DATA TO EXAMINE:
:::::
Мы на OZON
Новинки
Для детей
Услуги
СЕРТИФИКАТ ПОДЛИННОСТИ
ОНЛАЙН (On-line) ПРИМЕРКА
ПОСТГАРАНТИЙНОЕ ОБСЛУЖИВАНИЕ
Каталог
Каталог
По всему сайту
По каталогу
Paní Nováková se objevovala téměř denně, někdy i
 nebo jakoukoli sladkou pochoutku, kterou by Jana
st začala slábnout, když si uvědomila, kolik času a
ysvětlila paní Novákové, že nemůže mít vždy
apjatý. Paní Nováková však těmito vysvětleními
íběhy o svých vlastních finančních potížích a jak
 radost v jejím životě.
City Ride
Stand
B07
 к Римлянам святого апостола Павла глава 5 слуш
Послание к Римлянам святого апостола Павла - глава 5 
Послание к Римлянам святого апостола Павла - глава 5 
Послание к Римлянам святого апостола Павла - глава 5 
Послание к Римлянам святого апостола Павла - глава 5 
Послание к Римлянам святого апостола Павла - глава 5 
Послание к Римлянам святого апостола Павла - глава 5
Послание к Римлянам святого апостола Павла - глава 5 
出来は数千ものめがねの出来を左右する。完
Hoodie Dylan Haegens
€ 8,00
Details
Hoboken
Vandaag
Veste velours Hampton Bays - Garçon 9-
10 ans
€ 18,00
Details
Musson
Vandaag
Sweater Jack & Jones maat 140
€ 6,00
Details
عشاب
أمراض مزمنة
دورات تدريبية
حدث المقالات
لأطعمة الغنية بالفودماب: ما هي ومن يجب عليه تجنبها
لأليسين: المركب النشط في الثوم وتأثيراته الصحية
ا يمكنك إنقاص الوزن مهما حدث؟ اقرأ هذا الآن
:::::
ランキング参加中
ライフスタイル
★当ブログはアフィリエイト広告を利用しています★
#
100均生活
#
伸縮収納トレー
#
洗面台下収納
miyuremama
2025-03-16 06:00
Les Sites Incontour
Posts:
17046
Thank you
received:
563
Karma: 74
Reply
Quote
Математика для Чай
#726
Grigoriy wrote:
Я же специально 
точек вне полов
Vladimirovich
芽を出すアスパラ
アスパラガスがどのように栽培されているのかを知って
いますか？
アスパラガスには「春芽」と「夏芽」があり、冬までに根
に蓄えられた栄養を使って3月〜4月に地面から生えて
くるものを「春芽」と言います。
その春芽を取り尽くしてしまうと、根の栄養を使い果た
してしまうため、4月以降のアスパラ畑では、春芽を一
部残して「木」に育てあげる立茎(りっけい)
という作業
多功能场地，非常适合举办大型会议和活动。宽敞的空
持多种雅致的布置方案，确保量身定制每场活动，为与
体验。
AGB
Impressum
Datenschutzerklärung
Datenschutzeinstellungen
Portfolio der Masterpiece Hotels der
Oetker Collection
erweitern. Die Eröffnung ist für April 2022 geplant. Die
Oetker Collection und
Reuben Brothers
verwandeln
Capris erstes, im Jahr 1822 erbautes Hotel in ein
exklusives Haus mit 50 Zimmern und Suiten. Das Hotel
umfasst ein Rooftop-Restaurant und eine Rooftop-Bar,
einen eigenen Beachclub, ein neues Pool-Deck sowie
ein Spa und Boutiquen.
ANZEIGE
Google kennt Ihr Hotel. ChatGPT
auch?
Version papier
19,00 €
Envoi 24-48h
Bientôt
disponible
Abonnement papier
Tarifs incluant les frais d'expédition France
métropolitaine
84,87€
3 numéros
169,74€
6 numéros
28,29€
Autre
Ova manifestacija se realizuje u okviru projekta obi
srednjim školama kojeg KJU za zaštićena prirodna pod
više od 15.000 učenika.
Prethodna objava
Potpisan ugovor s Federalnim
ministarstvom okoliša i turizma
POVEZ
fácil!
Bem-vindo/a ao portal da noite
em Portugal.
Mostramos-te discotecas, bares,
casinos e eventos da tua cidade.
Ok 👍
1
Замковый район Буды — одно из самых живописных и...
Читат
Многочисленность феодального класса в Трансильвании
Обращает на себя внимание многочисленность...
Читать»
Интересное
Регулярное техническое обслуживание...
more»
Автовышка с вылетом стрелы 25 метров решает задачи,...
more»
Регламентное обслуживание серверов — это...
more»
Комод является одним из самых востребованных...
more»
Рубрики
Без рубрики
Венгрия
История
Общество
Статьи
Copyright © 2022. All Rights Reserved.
:::::
WORK TASK: Copy down each line in the entries that has the word "самых".

RESPONSE FOR THIS EXERCISE:
Замковый район Буды — одно из самых живописных и...
Комод является одним из самых востребованных...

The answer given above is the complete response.